Le narrateur de Sur le méridien de Greenwich est un Égyptien installé à Londres depuis plusieurs années. Le roman débute avec son accord pour superviser l'enterrement d'un compatriote dans la capitale britannique. Mais ce n'est qu'un prétexte pour l'auteur, Shady Lewis, pour évoquer le monde absurde dans lequel se débat son héros, effacé bureaucrate des services des logements sociaux. Avec pour cibles aussi bien l'administration anglaise que celle de son pays natal. Deux territoires où le narrateur n'a pas trouvé son identité : chrétien copte en Égypte et exilé à Londres, et donc forcément musulman pour tous ceux qu'il côtoie. Les confessions de ce marginal philosophe sont relayées par un humour permanent, teintée de mélancolie, dans une incompréhension d'un monde qui semble régi par des contradictions infinies.
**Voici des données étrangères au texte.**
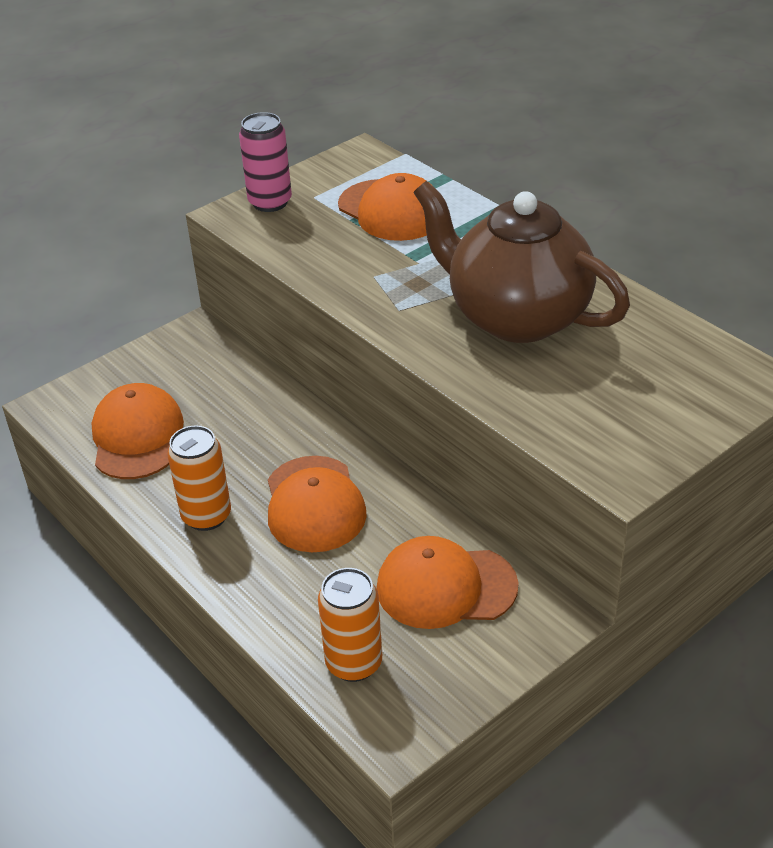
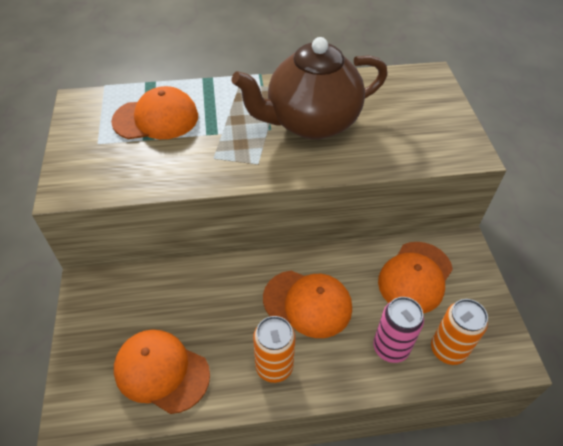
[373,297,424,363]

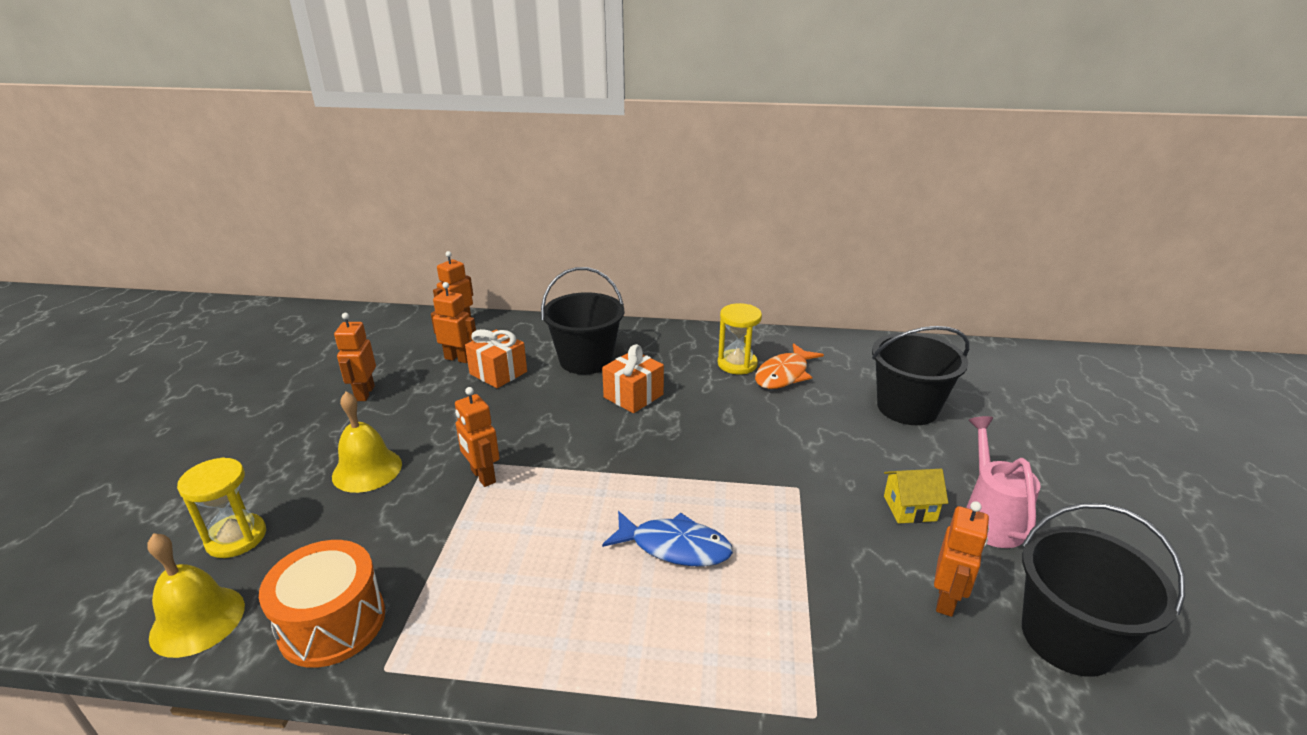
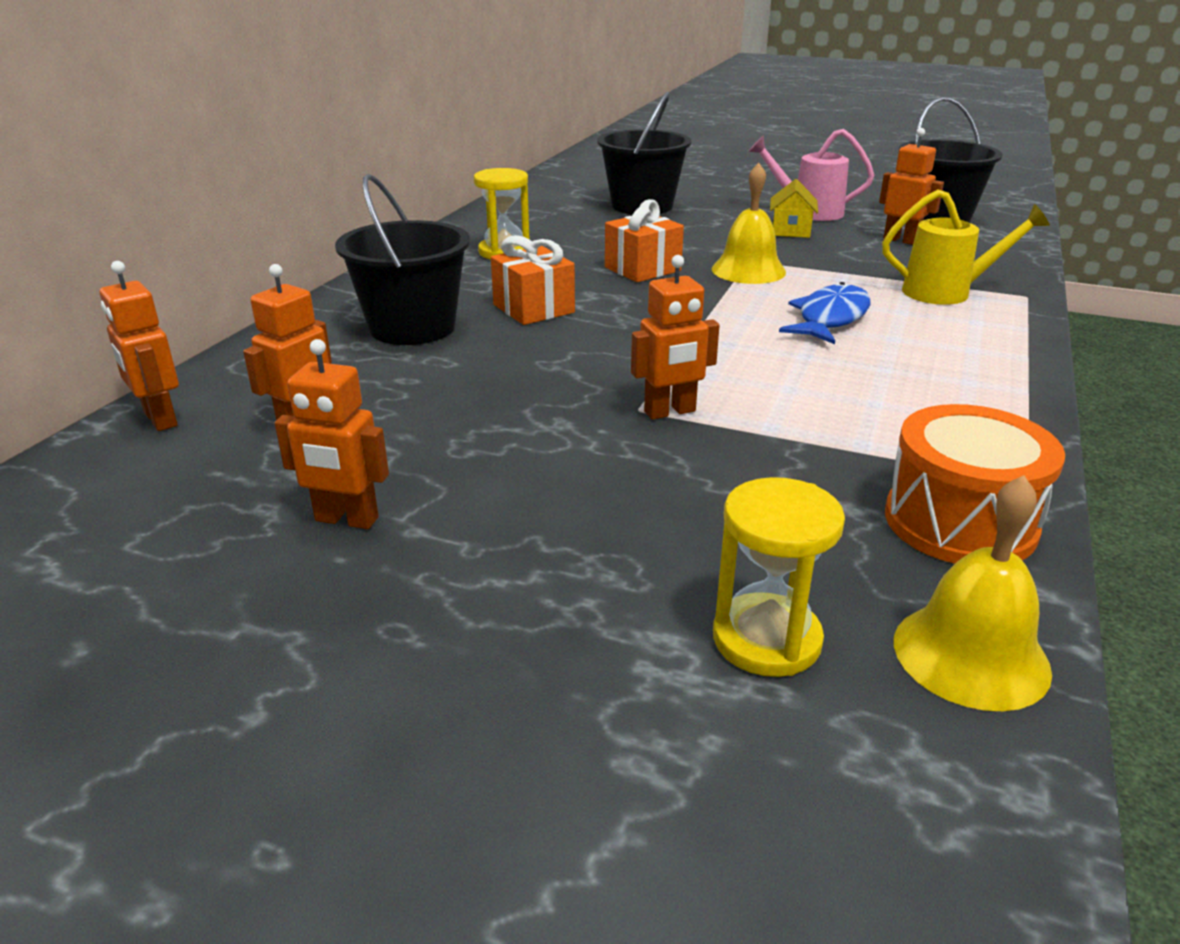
[605,199,684,282]
[712,163,786,284]
[882,190,1050,305]
[755,343,824,389] (first image)

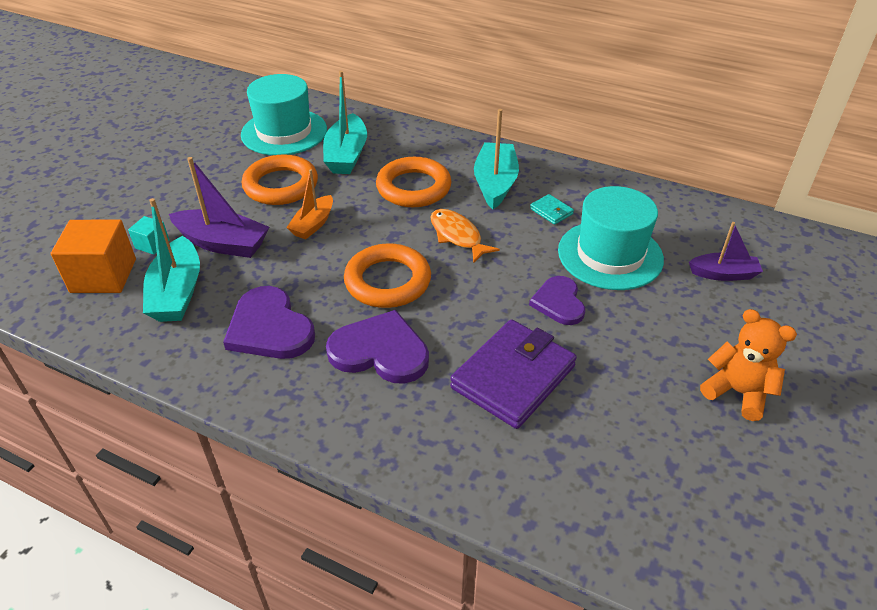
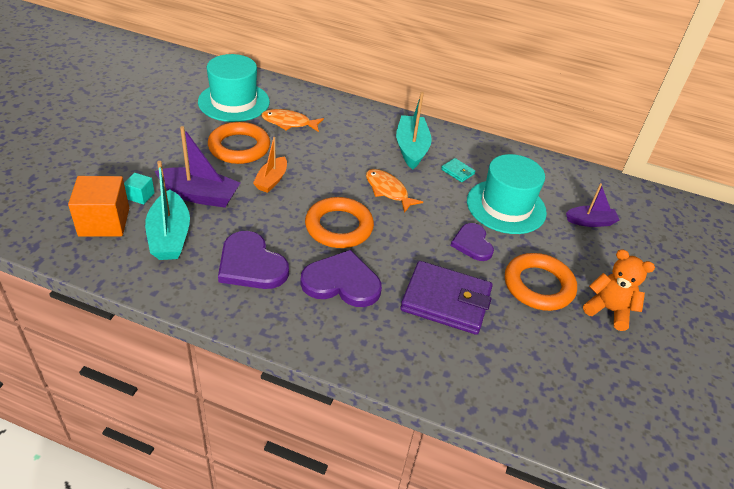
[261,109,324,132]
[400,261,493,335]
[505,253,577,311]

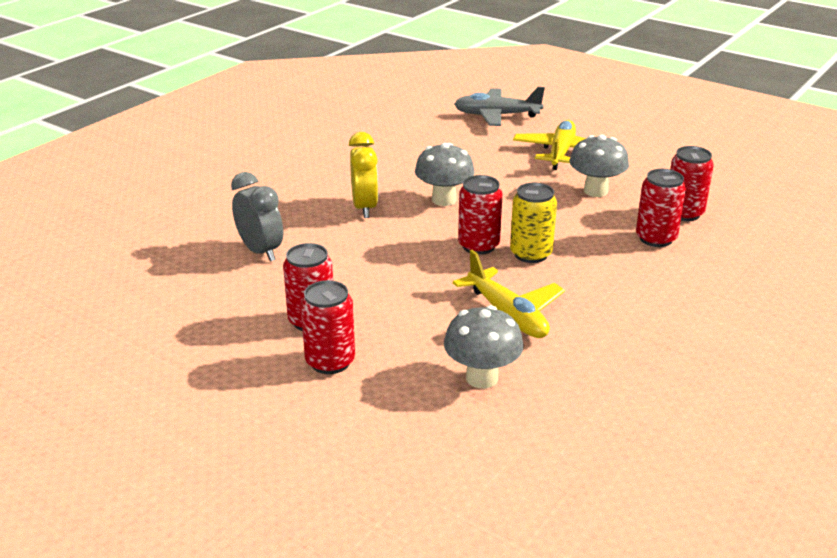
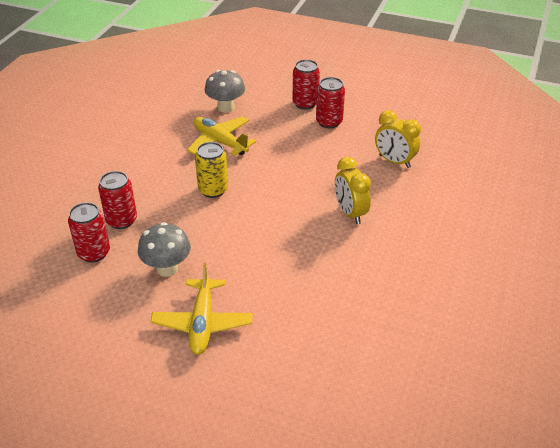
[375,110,421,168]
[415,143,475,206] (first image)
[454,87,545,126] (first image)
[458,175,503,255] (first image)

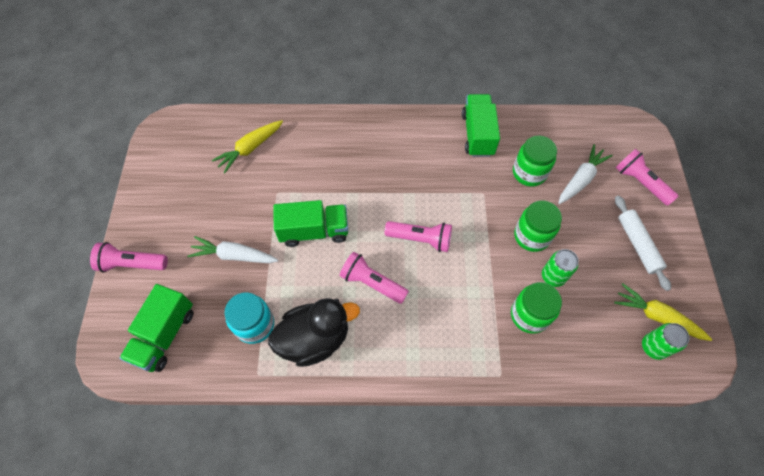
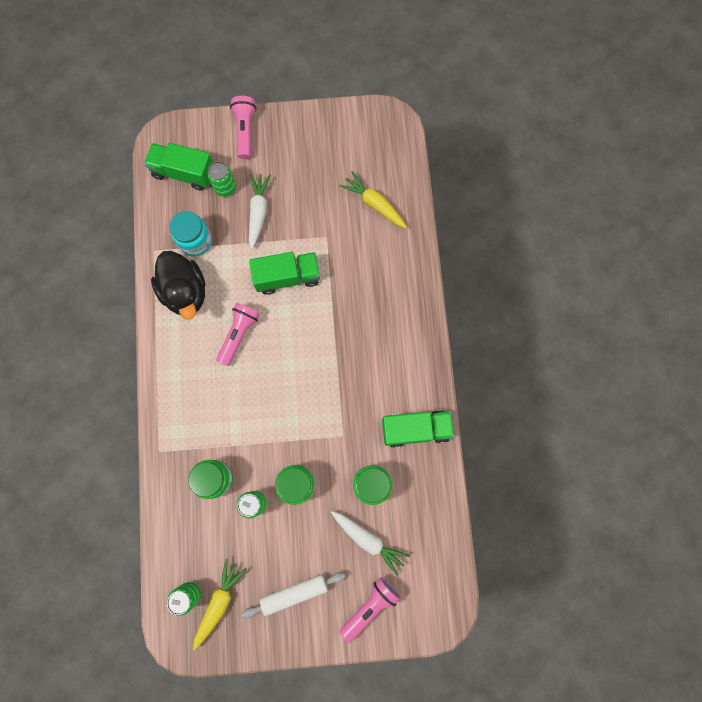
[207,161,236,197]
[249,252,320,295]
[384,221,452,252] (first image)

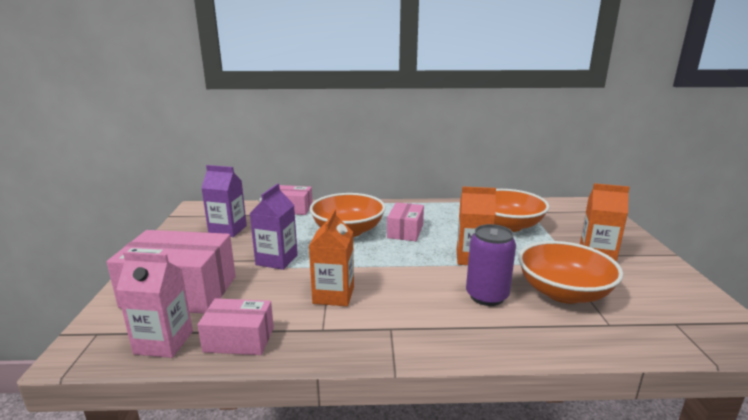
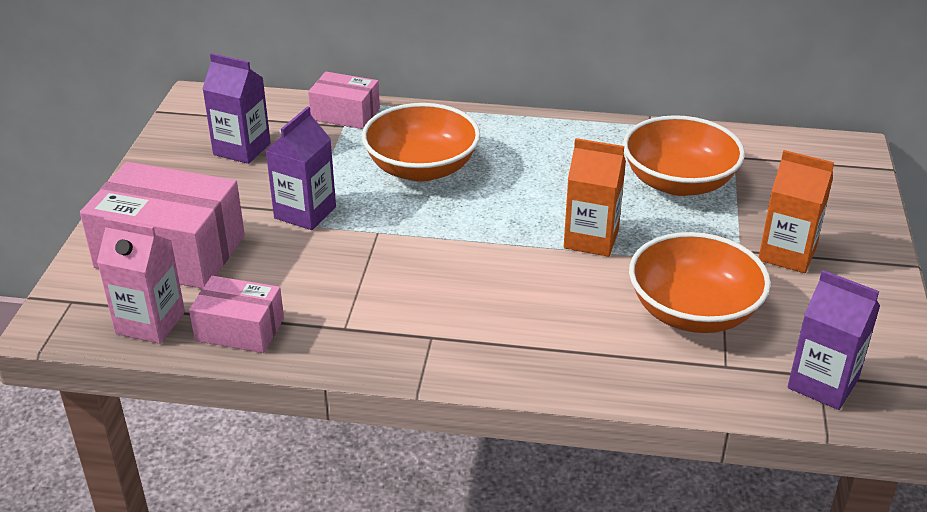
[788,270,880,410]
[309,209,354,306] (first image)
[387,202,424,241] (first image)
[466,224,516,306] (first image)

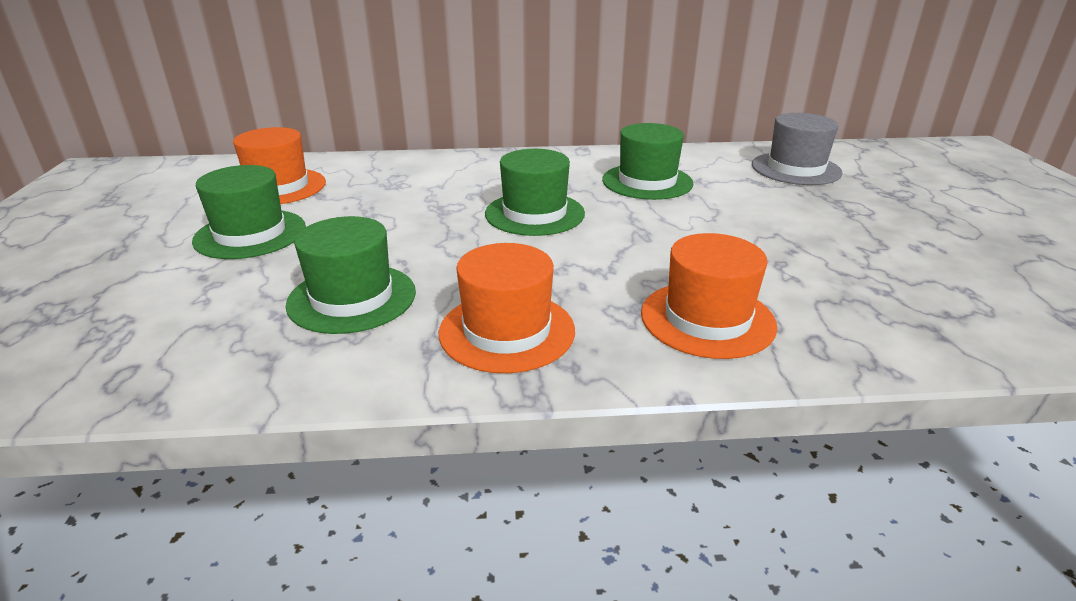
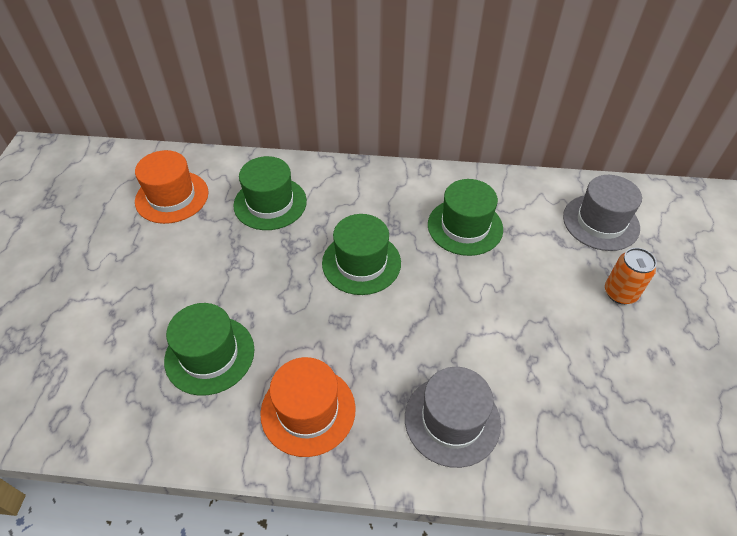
[233,156,307,230]
[405,367,501,468]
[605,248,657,304]

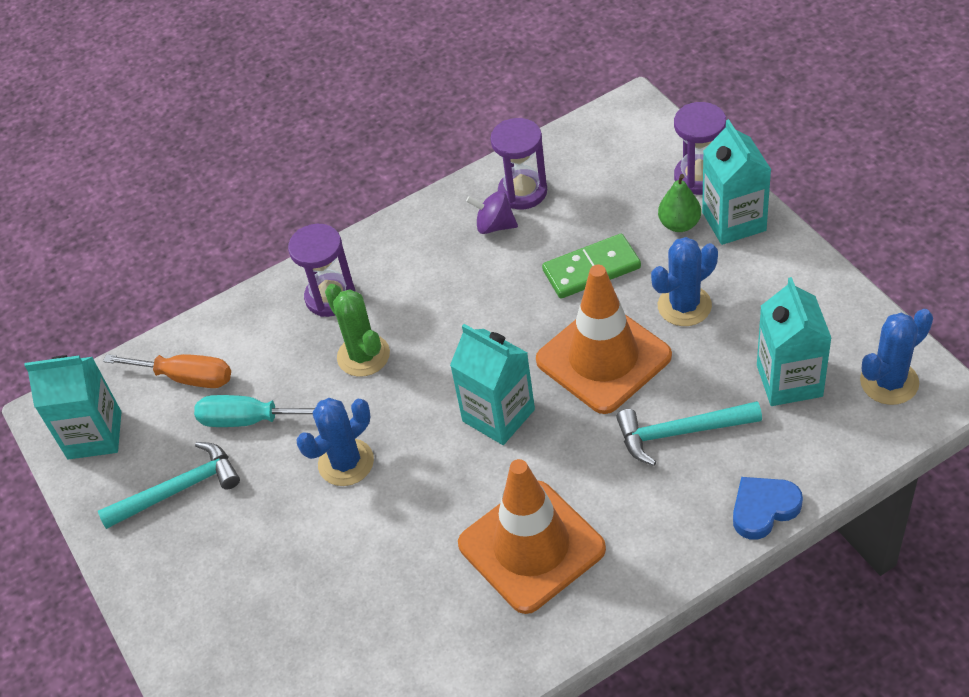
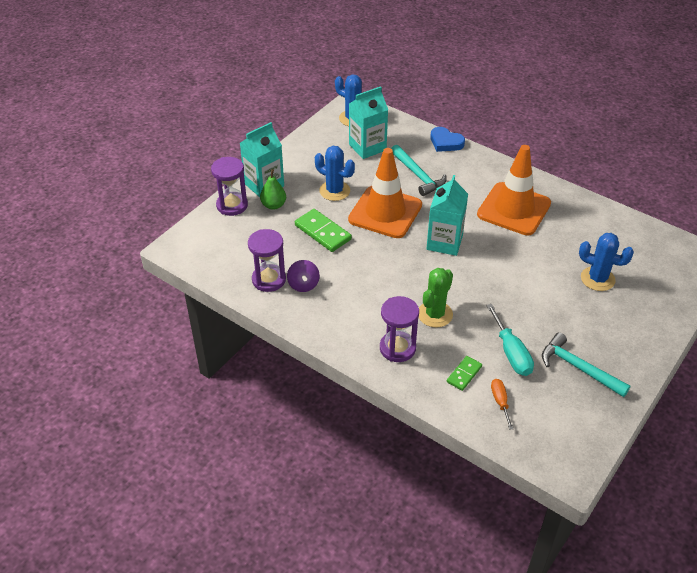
[447,356,482,391]
[491,379,513,430]
[579,233,634,291]
[24,355,121,459] (first image)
La plume du romancier, plutôt agréable, suit une ligne brisée où l'intrigue supposée principale s'efface devant d'autres récits ou des réflexions amères et/ou drôlatiques sur le sens de la vie et, par conséquent, de la mort. Il faut apprécier les lignes brisées narratives pour goûter ce livre incongru mais en définitive plutôt agréable à lire.

 

 

L'auteur :

 

Shady Lewis est né en 1978. Il a publié 3 romans.